Saved entries
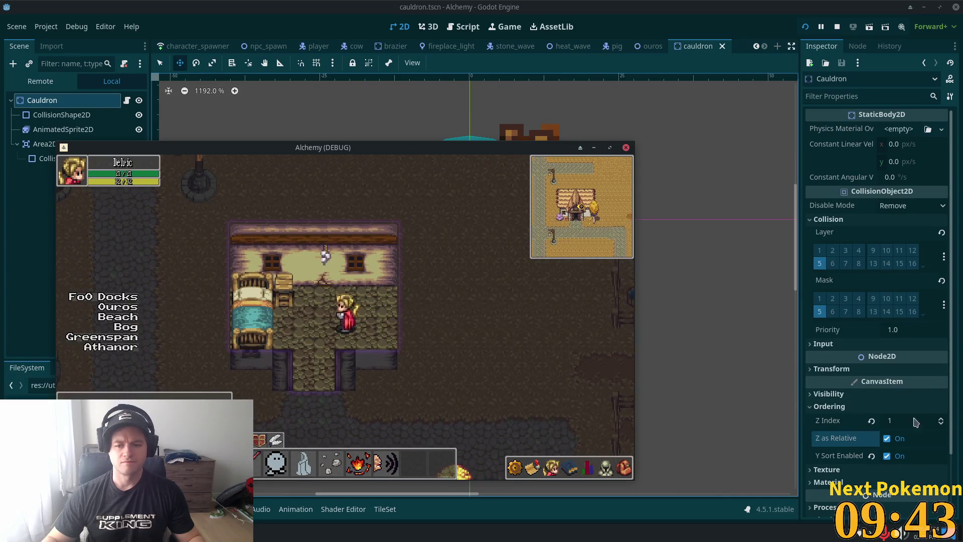
# Step: Change the Cauldron's Z Index to 2 and run the game again
pyautogui.click(877, 423)
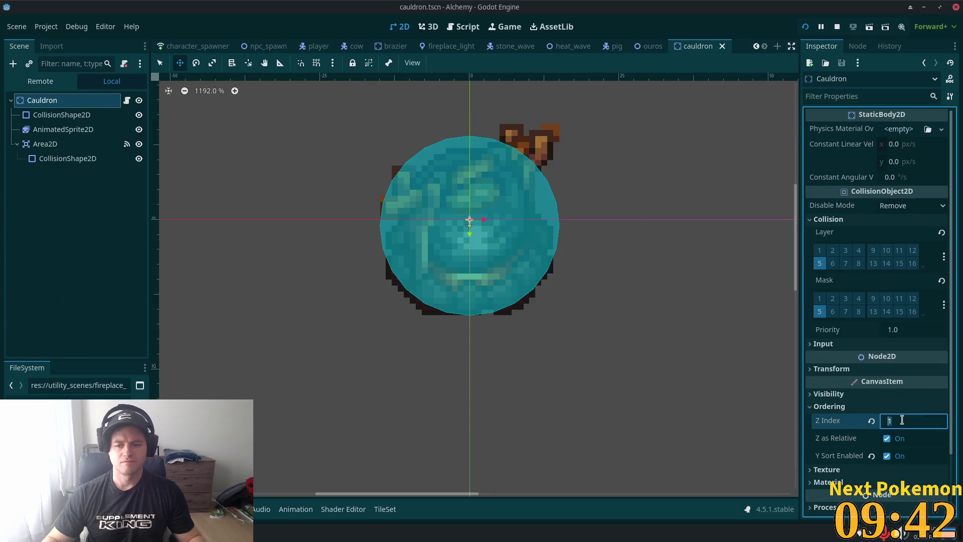
pyautogui.write('2')
pyautogui.press('Tab')
pyautogui.press('F5')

▶ **INSTRUCTIONS TO FOLLOW**
Where a line of the entries above holds the word "pyautogui", return that line.

▶ **ANSWER BOX**
pyautogui.click(877, 423)
pyautogui.write('2')
pyautogui.press('Tab')
pyautogui.press('F5')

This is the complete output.